Dane’s face remained stoic as I told my story. At the end, the corner of one eye twitched, and I wondered what that meant. “Who responded to the fire?” he asked.

“Idhova’s version of the fire department. I stayed huddled outside while they put the fire out. The firefighters checked on me. My neighbors asked if I needed anything. Everything seemed like a terrible tragedy. And I was lucky to be alive.” My voice hardened. “That’s when I learned I might still be in danger.”

“What happened?” he asked.

“The fire warden came over to talk to me. It started innocuously enough. He told me the house was a total loss—not that surprising. When the firefighters finished, it was a burned-out husk. Then, when he asked questions about what happened, his tone changed. He told me an accelerant had been used. I played dumb and asked what that meant. Of course, he told me they suspected arson.”
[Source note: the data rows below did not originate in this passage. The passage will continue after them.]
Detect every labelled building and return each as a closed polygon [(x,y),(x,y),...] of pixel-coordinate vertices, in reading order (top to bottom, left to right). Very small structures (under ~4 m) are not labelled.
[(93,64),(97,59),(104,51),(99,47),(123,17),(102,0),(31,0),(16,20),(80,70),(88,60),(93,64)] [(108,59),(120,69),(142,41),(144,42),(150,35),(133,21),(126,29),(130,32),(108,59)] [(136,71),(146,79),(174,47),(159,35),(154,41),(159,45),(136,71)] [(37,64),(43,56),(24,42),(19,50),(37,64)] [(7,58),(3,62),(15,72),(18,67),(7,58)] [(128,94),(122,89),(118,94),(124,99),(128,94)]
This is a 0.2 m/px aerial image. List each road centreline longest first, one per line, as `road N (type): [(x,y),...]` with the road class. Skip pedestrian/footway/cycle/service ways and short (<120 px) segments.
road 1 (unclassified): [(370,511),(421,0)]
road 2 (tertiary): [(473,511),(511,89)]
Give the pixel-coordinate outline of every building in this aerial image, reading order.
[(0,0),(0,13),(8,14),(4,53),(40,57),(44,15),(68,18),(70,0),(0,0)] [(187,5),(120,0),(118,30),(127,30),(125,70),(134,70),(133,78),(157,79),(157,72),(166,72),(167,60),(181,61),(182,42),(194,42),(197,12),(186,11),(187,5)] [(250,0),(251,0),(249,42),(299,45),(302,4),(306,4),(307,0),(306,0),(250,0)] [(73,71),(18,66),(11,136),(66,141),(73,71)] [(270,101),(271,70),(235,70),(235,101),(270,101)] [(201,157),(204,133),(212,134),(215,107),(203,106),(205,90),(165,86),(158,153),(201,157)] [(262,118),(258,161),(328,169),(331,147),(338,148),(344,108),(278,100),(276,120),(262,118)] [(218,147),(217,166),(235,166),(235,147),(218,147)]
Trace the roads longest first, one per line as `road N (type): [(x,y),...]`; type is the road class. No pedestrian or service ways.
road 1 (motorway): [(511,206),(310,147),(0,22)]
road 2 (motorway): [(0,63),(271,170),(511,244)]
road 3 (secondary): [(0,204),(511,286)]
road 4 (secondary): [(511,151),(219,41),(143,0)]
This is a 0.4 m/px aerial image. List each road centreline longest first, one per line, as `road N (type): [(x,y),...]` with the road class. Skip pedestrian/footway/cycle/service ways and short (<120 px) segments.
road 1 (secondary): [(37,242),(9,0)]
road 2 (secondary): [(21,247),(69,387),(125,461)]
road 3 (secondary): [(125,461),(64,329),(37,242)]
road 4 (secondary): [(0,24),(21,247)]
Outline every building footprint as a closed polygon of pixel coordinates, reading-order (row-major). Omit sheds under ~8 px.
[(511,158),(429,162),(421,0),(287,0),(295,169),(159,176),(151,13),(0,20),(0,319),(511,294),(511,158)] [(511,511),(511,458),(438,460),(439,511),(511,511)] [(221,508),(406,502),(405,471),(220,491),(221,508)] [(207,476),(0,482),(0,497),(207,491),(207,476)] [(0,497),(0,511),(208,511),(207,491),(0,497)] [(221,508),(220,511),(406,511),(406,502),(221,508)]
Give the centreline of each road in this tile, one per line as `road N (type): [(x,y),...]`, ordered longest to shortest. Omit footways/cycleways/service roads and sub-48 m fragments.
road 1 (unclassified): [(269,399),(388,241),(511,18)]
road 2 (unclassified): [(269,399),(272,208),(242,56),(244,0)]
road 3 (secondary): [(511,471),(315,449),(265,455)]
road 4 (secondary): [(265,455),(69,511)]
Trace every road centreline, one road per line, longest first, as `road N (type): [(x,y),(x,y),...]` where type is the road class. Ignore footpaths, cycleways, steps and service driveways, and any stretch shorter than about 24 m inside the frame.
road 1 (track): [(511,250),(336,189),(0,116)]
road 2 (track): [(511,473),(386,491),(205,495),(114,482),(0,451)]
“Given what you have said, arson seems like a natural guess, even before they found the accelerant,” Dane interrupted. “Why would you be in danger? You would not set fire to a house you were living in,” he concluded.

“You’d think that, wouldn’t you?” I responded. “The warden began asking pointed questions about who I was, why I was in Bowyer’s life…”

“What is it?” Dane asked when my voice trailed off.

I mentally slapped my forehead. “The warden also asked me about the business Bowyer was in. Like you did. At the time, I didn’t make the connection, and assumed that the warden was wondering if I’d killed Bowyer for personal reasons. Now I wonder just how much authorities knew of his illicit trade, and overlooked it, in exchange for kickbacks or—” I shuddered. “—samples of the procured exotics.”

Dane followed my train of thought. “It is reasonable that the warden suspected Bowyer was killed related to his line of work. That is even Vadhea’s suspicion.”

“Thanks for the reminder that everyone wants a piece of me.”

“If Peregrine Curiosities was known to the authorities,” Dane said, ignoring my last statement, “then we may have access to additional information.”

“Even though the house and Bowyer’s office literally burned to the ground with nothing left?”

“Yes,” Dane said with a grim smile. “Let us say, I know a guy.”

I laughed at his use of the Earth idiom and a smidge of tension drained from my body. Maybe we had a way forward after all.